ETA: First-step enrollment does NOT waive rights to arbitration! Only completing the enrollment by verifying ID and activating Credit Monitoring I learned this by calling Equifax itself today. I mention this in case others made it to Step One, but didn’t yet receive a response in email by Equifax, and were now freaked about being beholden to a no-arbitration clause.

Forget priests and kings, when do we get to strangle bankers (and their ilk) with entrails?

Huh I haven’t finished my enrolment… maybe I will hold off and talk to the CRA instead…

I’m not signing up. Want to be ready for that class action suit that’s coming.

soon, my friend, soon…

These are the people who are supposed to enable the banks not to lend irresponsibly.
Barbed wire would be better.

How is this not insider trading? People should be going to jail for this.

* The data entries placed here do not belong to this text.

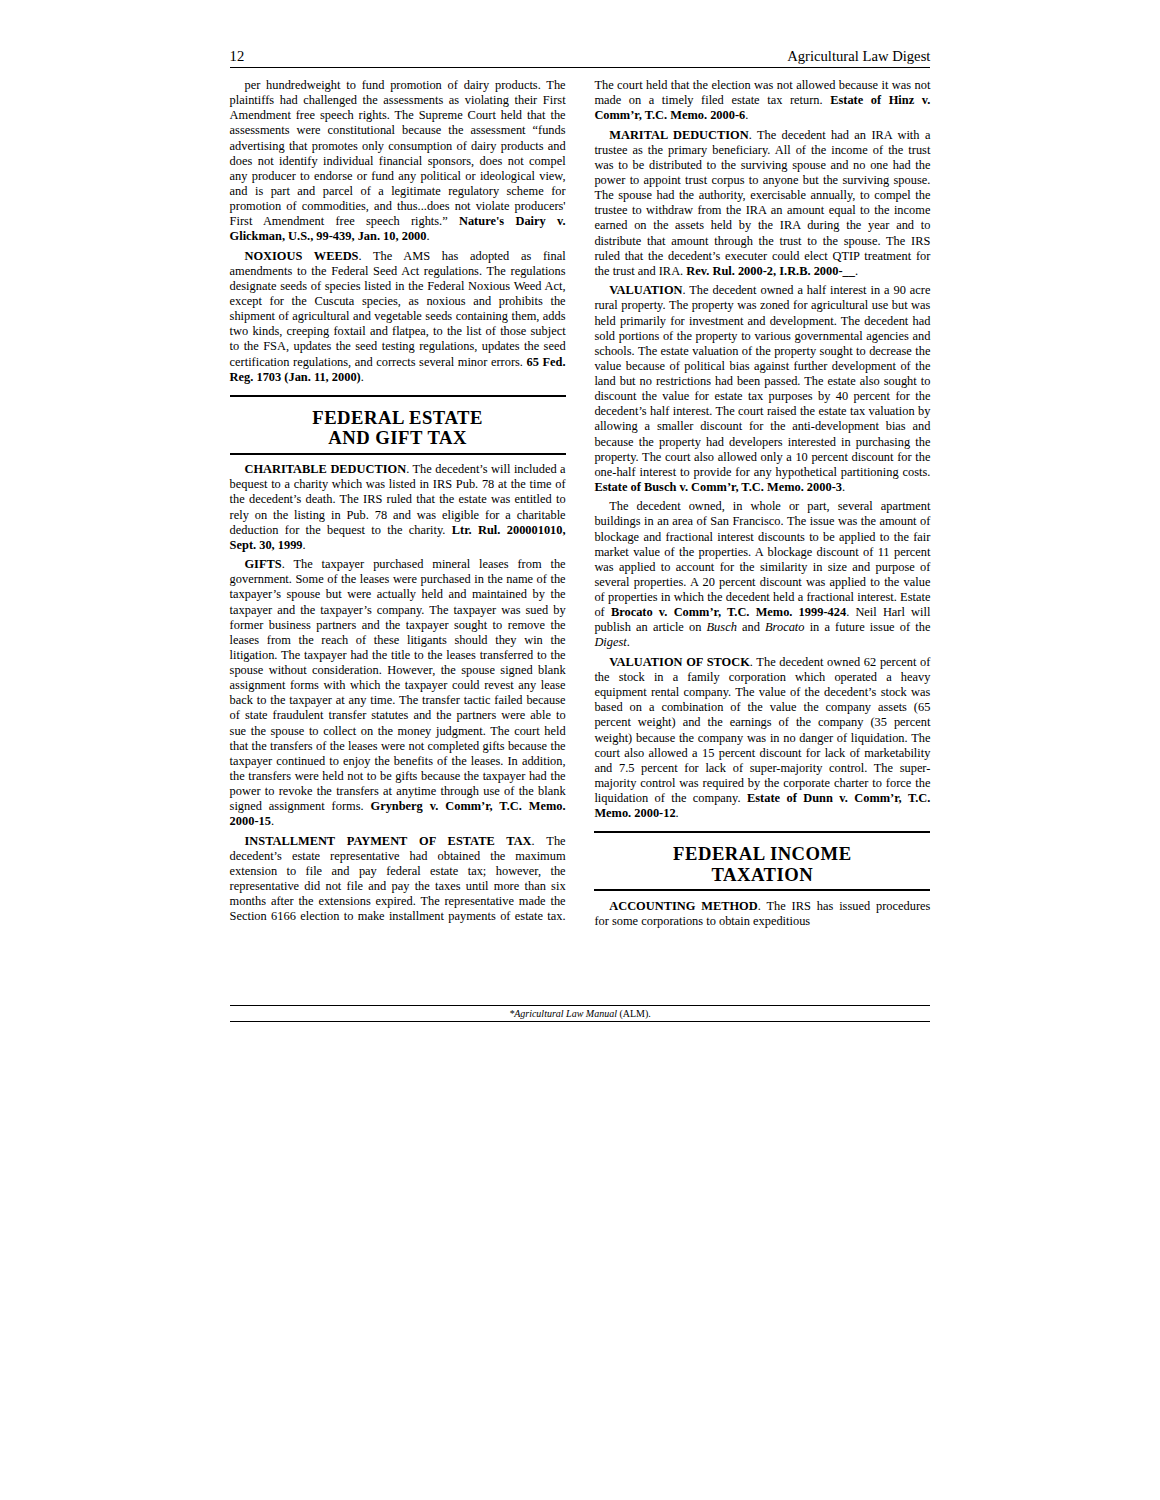12 Agricultural Law Digest
per hundredweight to fund promotion of dairy products. The plaintiffs had challenged the assessments as violating their First Amendment free speech rights. The Supreme Court held that the assessments were constitutional because the assessment “funds advertising that promotes only consumption of dairy products and does not identify individual financial sponsors, does not compel any producer to endorse or fund any political or ideological view, and is part and parcel of a legitimate regulatory scheme for promotion of commodities, and thus...does not violate producers' First Amendment free speech rights.” Nature's Dairy v. Glickman, U.S., 99-439, Jan. 10, 2000.
NOXIOUS WEEDS. The AMS has adopted as final amendments to the Federal Seed Act regulations. The regulations designate seeds of species listed in the Federal Noxious Weed Act, except for the Cuscuta species, as noxious and prohibits the shipment of agricultural and vegetable seeds containing them, adds two kinds, creeping foxtail and flatpea, to the list of those subject to the FSA, updates the seed testing regulations, updates the seed certification regulations, and corrects several minor errors. 65 Fed. Reg. 1703 (Jan. 11, 2000).
FEDERAL ESTATE
AND GIFT TAX
CHARITABLE DEDUCTION. The decedent’s will included a bequest to a charity which was listed in IRS Pub. 78 at the time of the decedent’s death. The IRS ruled that the estate was entitled to rely on the listing in Pub. 78 and was eligible for a charitable deduction for the bequest to the charity. Ltr. Rul. 200001010, Sept. 30, 1999.
GIFTS. The taxpayer purchased mineral leases from the government. Some of the leases were purchased in the name of the taxpayer’s spouse but were actually held and maintained by the taxpayer and the taxpayer’s company. The taxpayer was sued by former business partners and the taxpayer sought to remove the leases from the reach of these litigants should they win the litigation. The taxpayer had the title to the leases transferred to the spouse without consideration. However, the spouse signed blank assignment forms with which the taxpayer could revest any lease back to the taxpayer at any time. The transfer tactic failed because of state fraudulent transfer statutes and the partners were able to sue the spouse to collect on the money judgment. The court held that the transfers of the leases were not completed gifts because the taxpayer continued to enjoy the benefits of the leases. In addition, the transfers were held not to be gifts because the taxpayer had the power to revoke the transfers at anytime through use of the blank signed assignment forms. Grynberg v. Comm’r, T.C. Memo. 2000-15.
INSTALLMENT PAYMENT OF ESTATE TAX. The decedent’s estate representative had obtained the maximum extension to file and pay federal estate tax; however, the representative did not file and pay the taxes until more than six months after the extensions expired. The representative made the Section 6166 election to make installment payments of estate tax. The court held that the election was not allowed because it was not made on a timely filed estate tax return. Estate of Hinz v. Comm’r, T.C. Memo. 2000-6.
MARITAL DEDUCTION. The decedent had an IRA with a trustee as the primary beneficiary. All of the income of the trust was to be distributed to the surviving spouse and no one had the power to appoint trust corpus to anyone but the surviving spouse. The spouse had the authority, exercisable annually, to compel the trustee to withdraw from the IRA an amount equal to the income earned on the assets held by the IRA during the year and to distribute that amount through the trust to the spouse. The IRS ruled that the decedent’s executer could elect QTIP treatment for the trust and IRA. Rev. Rul. 2000-2, I.R.B. 2000-__.
VALUATION. The decedent owned a half interest in a 90 acre rural property. The property was zoned for agricultural use but was held primarily for investment and development. The decedent had sold portions of the property to various governmental agencies and schools. The estate valuation of the property sought to decrease the value because of political bias against further development of the land but no restrictions had been passed. The estate also sought to discount the value for estate tax purposes by 40 percent for the decedent’s half interest. The court raised the estate tax valuation by allowing a smaller discount for the anti-development bias and because the property had developers interested in purchasing the property. The court also allowed only a 10 percent discount for the one-half interest to provide for any hypothetical partitioning costs. Estate of Busch v. Comm’r, T.C. Memo. 2000-3.
The decedent owned, in whole or part, several apartment buildings in an area of San Francisco. The issue was the amount of blockage and fractional interest discounts to be applied to the fair market value of the properties. A blockage discount of 11 percent was applied to account for the similarity in size and purpose of several properties. A 20 percent discount was applied to the value of properties in which the decedent held a fractional interest. Estate of Brocato v. Comm’r, T.C. Memo. 1999-424. Neil Harl will publish an article on Busch and Brocato in a future issue of the Digest.
VALUATION OF STOCK. The decedent owned 62 percent of the stock in a family corporation which operated a heavy equipment rental company. The value of the decedent’s stock was based on a combination of the value the company assets (65 percent weight) and the earnings of the company (35 percent weight) because the company was in no danger of liquidation. The court also allowed a 15 percent discount for lack of marketability and 7.5 percent for lack of super-majority control. The super-majority control was required by the corporate charter to force the liquidation of the company. Estate of Dunn v. Comm’r, T.C. Memo. 2000-12.
FEDERAL INCOME
TAXATION
ACCOUNTING METHOD. The IRS has issued procedures for some corporations to obtain expeditious
*Agricultural Law Manual (ALM).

Yeah. A big difference is that many of us choose to have a Gmail account and a Facebook account because we get something out of it. And since we have accounts, if there’s a breach somewhere, we can login and change our passwords and to some degree control the information there and who has access to it. (Though not total control.)

But we never signed up for accounts with these credit bureaus. We get nothing out of them. Presumably I could fill out a bunch of forms (giving up more personal info) and pay to influence the information in them and who has access to it, but why should I have to?

From what I’ve read elsewhere the secure response to this (equivalent to changing all your passwords after a big password breach, or getting your debit card reissued after a breach) is to fill out forms at each of the credit bureaus and tell them to freeze your reports. Then (presumably) no one else can run a credit check on you and issue loans or whatever in your name. But if you then want a loan, credit card, to rent a new apartment or apply for a job, you have to pay a fee to the credit bureau to have them temporarily unfreeze it (which presumably allows anyone to access the info during that timeframe) and make sure that the person doing the check does it within the allotted timeframe.

That seems backwards to me. The default should be that they only issue information to people that I’ve authorized to receive it, and they should pay me a fee for selling my info. That should be obvious. But that’s not going to happen.

Even if the credit reports are frozen, after the breach all the data that was breached is still out there and can be used for other purposes. Things that have nothing to do with credit or the credit bureaus.